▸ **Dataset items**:
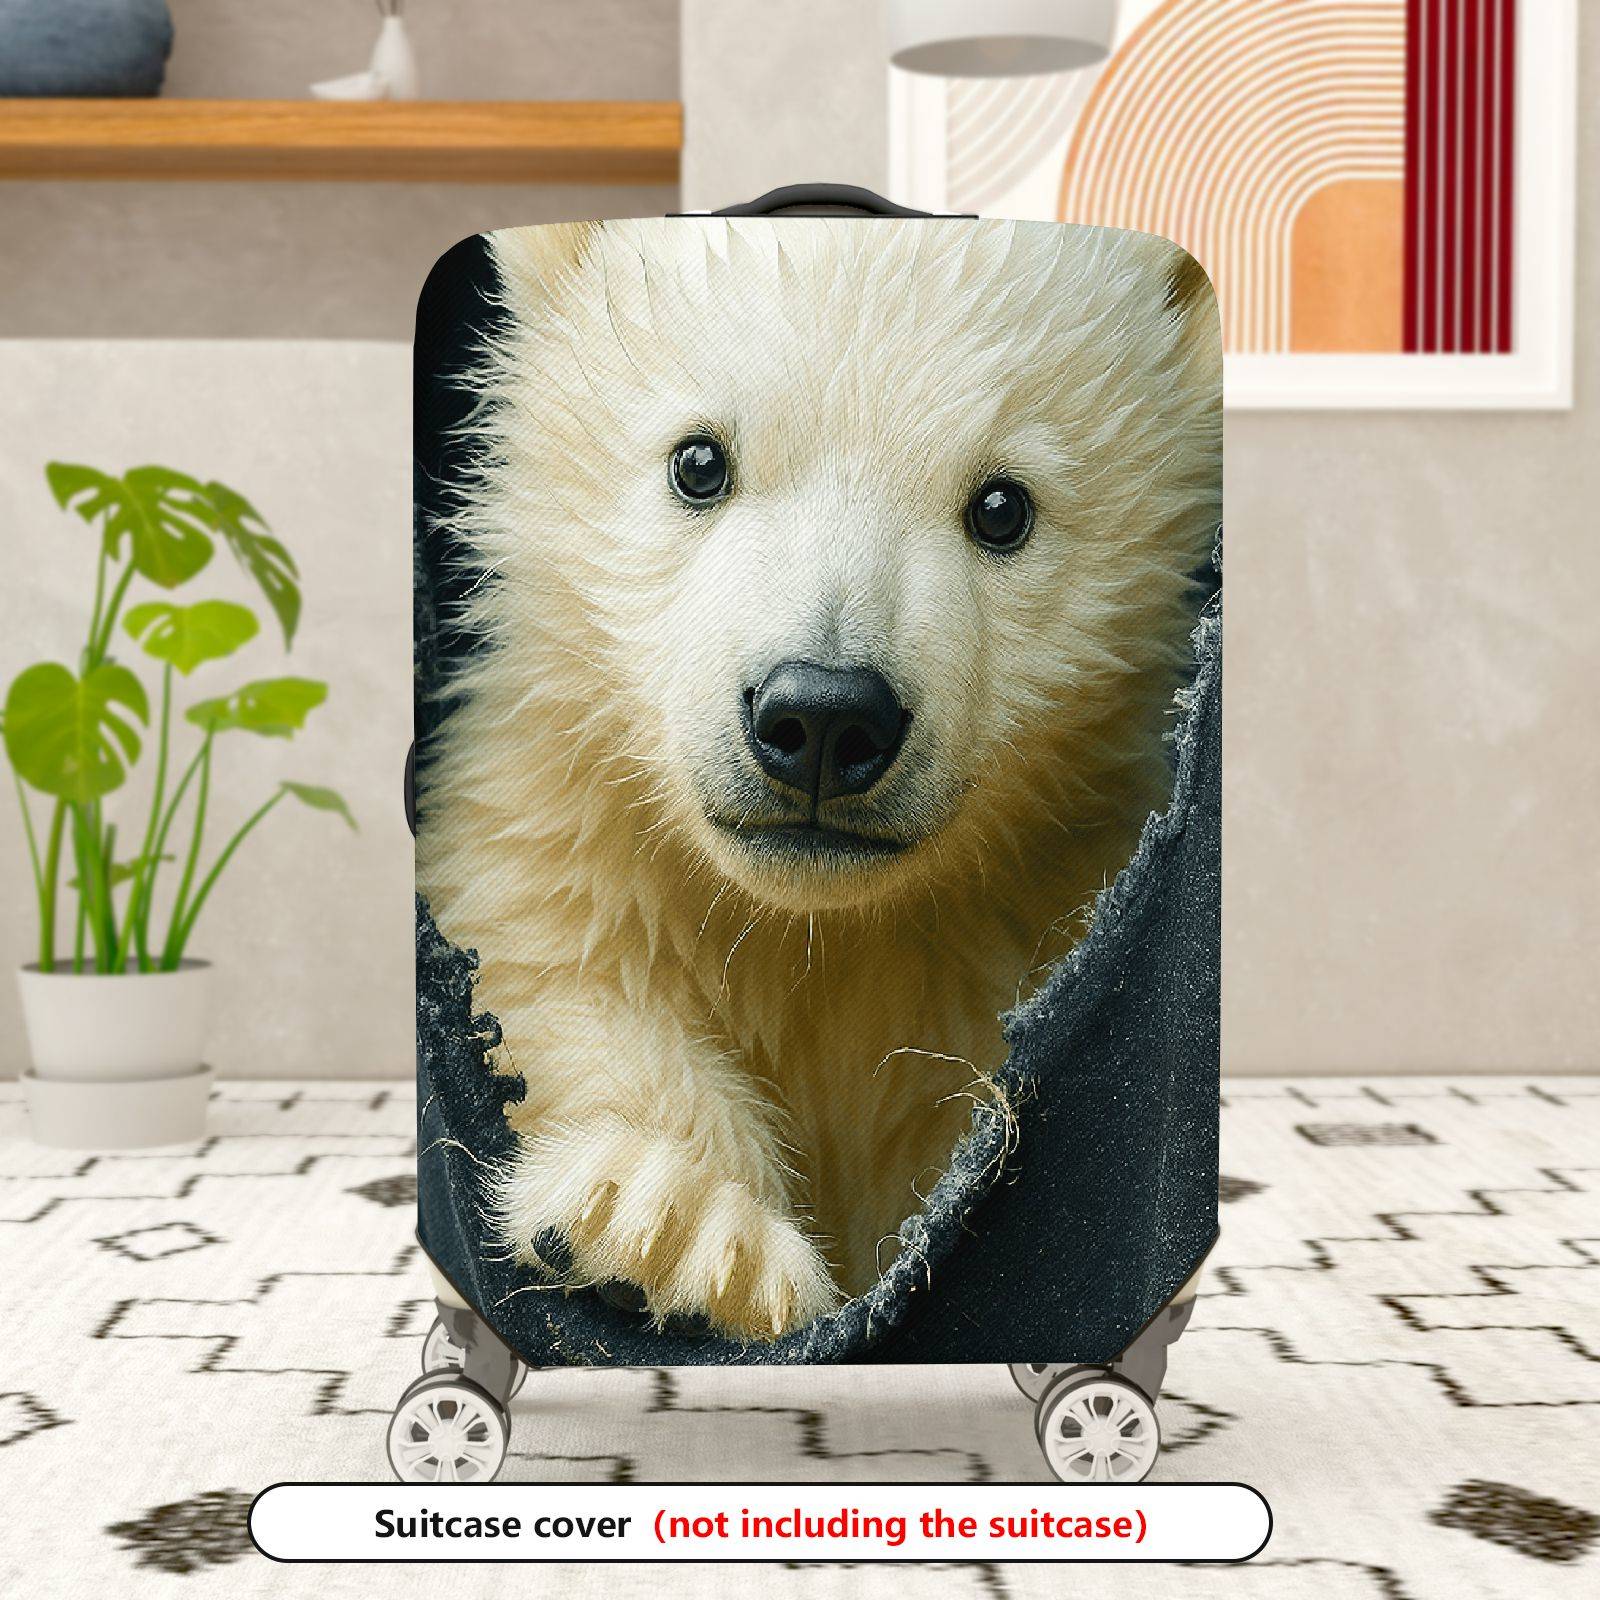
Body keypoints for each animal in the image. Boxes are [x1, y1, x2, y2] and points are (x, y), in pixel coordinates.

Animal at [417, 215, 1221, 1340]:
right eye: (699, 460)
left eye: (1003, 505)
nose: (825, 716)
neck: (810, 936)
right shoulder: (551, 826)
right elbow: (552, 968)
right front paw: (673, 1228)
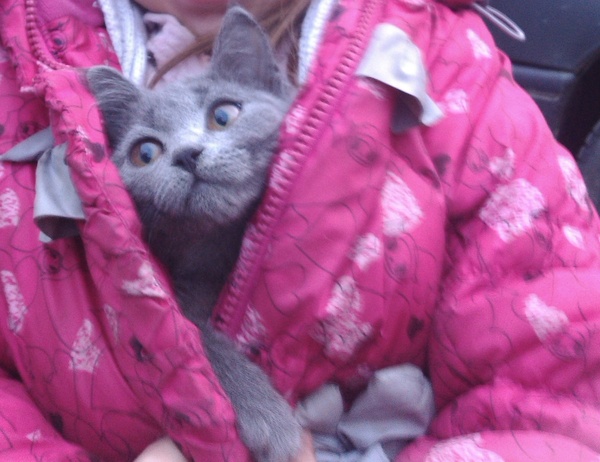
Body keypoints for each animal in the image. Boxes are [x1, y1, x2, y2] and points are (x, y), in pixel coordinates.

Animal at [86, 7, 301, 462]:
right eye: (146, 153)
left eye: (223, 116)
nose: (188, 154)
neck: (220, 250)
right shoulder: (181, 302)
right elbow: (194, 340)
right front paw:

▸ **TASK DIRECTIONS**:
Set out, exactly as written, the lines from the line with "left eye: (223, 116)" to the last line of the records, inclusive, and only those lines.

▸ **SOLUTION TO THIS TASK**:
left eye: (223, 116)
nose: (188, 154)
neck: (220, 250)
right shoulder: (181, 302)
right elbow: (194, 340)
right front paw:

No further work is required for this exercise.